Exercise:
Reproduce each of the following lines without any change.

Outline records
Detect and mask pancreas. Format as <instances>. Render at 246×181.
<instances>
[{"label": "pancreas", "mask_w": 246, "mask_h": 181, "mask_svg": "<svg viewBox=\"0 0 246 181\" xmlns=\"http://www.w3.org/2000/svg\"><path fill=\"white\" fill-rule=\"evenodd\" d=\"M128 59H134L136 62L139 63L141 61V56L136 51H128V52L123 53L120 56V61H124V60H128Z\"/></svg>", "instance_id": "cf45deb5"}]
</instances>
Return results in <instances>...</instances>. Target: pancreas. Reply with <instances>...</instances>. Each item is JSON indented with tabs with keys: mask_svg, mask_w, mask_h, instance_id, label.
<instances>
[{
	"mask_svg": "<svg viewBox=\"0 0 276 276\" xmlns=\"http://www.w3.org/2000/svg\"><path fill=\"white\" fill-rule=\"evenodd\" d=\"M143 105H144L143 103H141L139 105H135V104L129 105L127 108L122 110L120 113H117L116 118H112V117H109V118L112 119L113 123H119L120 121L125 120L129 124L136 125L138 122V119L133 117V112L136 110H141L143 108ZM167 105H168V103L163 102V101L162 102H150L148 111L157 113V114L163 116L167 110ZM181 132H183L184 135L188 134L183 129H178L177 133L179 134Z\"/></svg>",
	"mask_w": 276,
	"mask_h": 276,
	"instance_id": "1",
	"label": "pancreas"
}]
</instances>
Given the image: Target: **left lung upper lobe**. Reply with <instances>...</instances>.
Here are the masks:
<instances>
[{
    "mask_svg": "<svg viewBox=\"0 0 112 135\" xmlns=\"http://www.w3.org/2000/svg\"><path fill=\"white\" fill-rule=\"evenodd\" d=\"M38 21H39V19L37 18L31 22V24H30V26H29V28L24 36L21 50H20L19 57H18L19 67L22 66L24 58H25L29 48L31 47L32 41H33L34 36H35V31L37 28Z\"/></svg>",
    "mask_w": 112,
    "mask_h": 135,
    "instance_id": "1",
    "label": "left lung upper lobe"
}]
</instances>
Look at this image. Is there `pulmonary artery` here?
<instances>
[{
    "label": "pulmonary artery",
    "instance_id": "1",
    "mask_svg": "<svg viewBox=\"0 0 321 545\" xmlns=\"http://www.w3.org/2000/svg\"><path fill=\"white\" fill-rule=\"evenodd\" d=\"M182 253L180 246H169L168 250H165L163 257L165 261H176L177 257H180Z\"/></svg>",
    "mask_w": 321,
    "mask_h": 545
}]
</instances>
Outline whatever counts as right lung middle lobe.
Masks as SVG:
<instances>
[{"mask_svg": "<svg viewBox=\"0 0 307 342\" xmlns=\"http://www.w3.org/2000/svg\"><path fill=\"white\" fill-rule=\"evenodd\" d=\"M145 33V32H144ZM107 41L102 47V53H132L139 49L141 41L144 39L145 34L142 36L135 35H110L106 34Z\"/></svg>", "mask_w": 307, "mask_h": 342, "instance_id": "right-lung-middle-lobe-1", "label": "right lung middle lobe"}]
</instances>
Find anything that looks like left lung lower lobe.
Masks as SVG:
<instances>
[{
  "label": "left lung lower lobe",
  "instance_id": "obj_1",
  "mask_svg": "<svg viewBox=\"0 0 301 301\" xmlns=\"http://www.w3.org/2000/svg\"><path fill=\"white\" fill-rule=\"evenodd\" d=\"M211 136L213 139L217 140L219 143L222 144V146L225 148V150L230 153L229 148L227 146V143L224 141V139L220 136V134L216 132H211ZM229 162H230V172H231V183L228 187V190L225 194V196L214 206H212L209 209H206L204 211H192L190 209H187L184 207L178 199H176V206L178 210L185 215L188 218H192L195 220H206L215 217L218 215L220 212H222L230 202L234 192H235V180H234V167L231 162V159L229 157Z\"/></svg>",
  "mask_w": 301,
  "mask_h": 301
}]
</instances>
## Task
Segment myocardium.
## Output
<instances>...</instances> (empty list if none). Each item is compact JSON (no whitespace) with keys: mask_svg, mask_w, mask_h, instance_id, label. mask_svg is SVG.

Written reply:
Detect and mask pancreas. Format as <instances>. Render at 246×181.
<instances>
[{"label": "pancreas", "mask_w": 246, "mask_h": 181, "mask_svg": "<svg viewBox=\"0 0 246 181\" xmlns=\"http://www.w3.org/2000/svg\"><path fill=\"white\" fill-rule=\"evenodd\" d=\"M128 59H134L136 62L139 63L141 61V56L136 51H128V52L123 53L120 56V61H124V60H128Z\"/></svg>", "instance_id": "cf45deb5"}]
</instances>
Return results in <instances>...</instances>. Target: pancreas. Reply with <instances>...</instances>. Each item is JSON indented with tabs with keys: mask_svg, mask_w, mask_h, instance_id, label.
<instances>
[{
	"mask_svg": "<svg viewBox=\"0 0 276 276\" xmlns=\"http://www.w3.org/2000/svg\"><path fill=\"white\" fill-rule=\"evenodd\" d=\"M143 105H144L143 103H141L139 105H135V104L129 105L127 108L122 110L120 113H117L116 118H112V117H109V118L112 119L113 123H119L120 121L125 120L129 124L136 125L138 122V119L133 117V112L136 110H141L143 108ZM167 105H168V103L163 102V101L162 102H150L148 111L157 113V114L163 116L167 110ZM181 132H183L184 135L188 134L183 129H178L177 133L179 134Z\"/></svg>",
	"mask_w": 276,
	"mask_h": 276,
	"instance_id": "1",
	"label": "pancreas"
}]
</instances>
Given the image: Target: **left lung upper lobe**. Reply with <instances>...</instances>.
Here are the masks:
<instances>
[{
    "mask_svg": "<svg viewBox=\"0 0 112 135\" xmlns=\"http://www.w3.org/2000/svg\"><path fill=\"white\" fill-rule=\"evenodd\" d=\"M38 21H39V19L37 18L31 22V24H30V26H29V28L24 36L21 50H20L19 57H18L19 67L22 66L24 58H25L29 48L31 47L32 41H33L34 36H35V31L37 28Z\"/></svg>",
    "mask_w": 112,
    "mask_h": 135,
    "instance_id": "1",
    "label": "left lung upper lobe"
}]
</instances>
Look at this image. Is there `pulmonary artery` here?
<instances>
[{
    "label": "pulmonary artery",
    "instance_id": "1",
    "mask_svg": "<svg viewBox=\"0 0 321 545\" xmlns=\"http://www.w3.org/2000/svg\"><path fill=\"white\" fill-rule=\"evenodd\" d=\"M182 253L180 246H169L168 250H165L163 257L165 261H176L177 257H180Z\"/></svg>",
    "mask_w": 321,
    "mask_h": 545
}]
</instances>
Outline whatever counts as right lung middle lobe.
Masks as SVG:
<instances>
[{"mask_svg": "<svg viewBox=\"0 0 307 342\" xmlns=\"http://www.w3.org/2000/svg\"><path fill=\"white\" fill-rule=\"evenodd\" d=\"M145 33V32H144ZM107 41L102 47V53H132L139 49L141 41L144 39L145 34L142 36L135 35H110L106 34Z\"/></svg>", "mask_w": 307, "mask_h": 342, "instance_id": "right-lung-middle-lobe-1", "label": "right lung middle lobe"}]
</instances>
Find anything that looks like left lung lower lobe.
Masks as SVG:
<instances>
[{
  "label": "left lung lower lobe",
  "instance_id": "obj_1",
  "mask_svg": "<svg viewBox=\"0 0 301 301\" xmlns=\"http://www.w3.org/2000/svg\"><path fill=\"white\" fill-rule=\"evenodd\" d=\"M211 136L213 139L217 140L219 143L222 144V146L225 148V150L230 153L229 148L227 146V143L224 141V139L220 136V134L216 132H211ZM229 162H230V172H231V183L228 187V190L225 194V196L214 206H212L209 209H206L204 211H192L190 209H187L184 207L178 199H176V206L178 210L185 215L188 218H192L195 220H206L215 217L218 215L220 212H222L230 202L234 192H235V180H234V167L231 162V159L229 157Z\"/></svg>",
  "mask_w": 301,
  "mask_h": 301
}]
</instances>
## Task
Segment myocardium.
## Output
<instances>...</instances> (empty list if none). Each item is compact JSON (no whitespace) with keys: mask_svg, mask_w, mask_h, instance_id, label. mask_svg is SVG.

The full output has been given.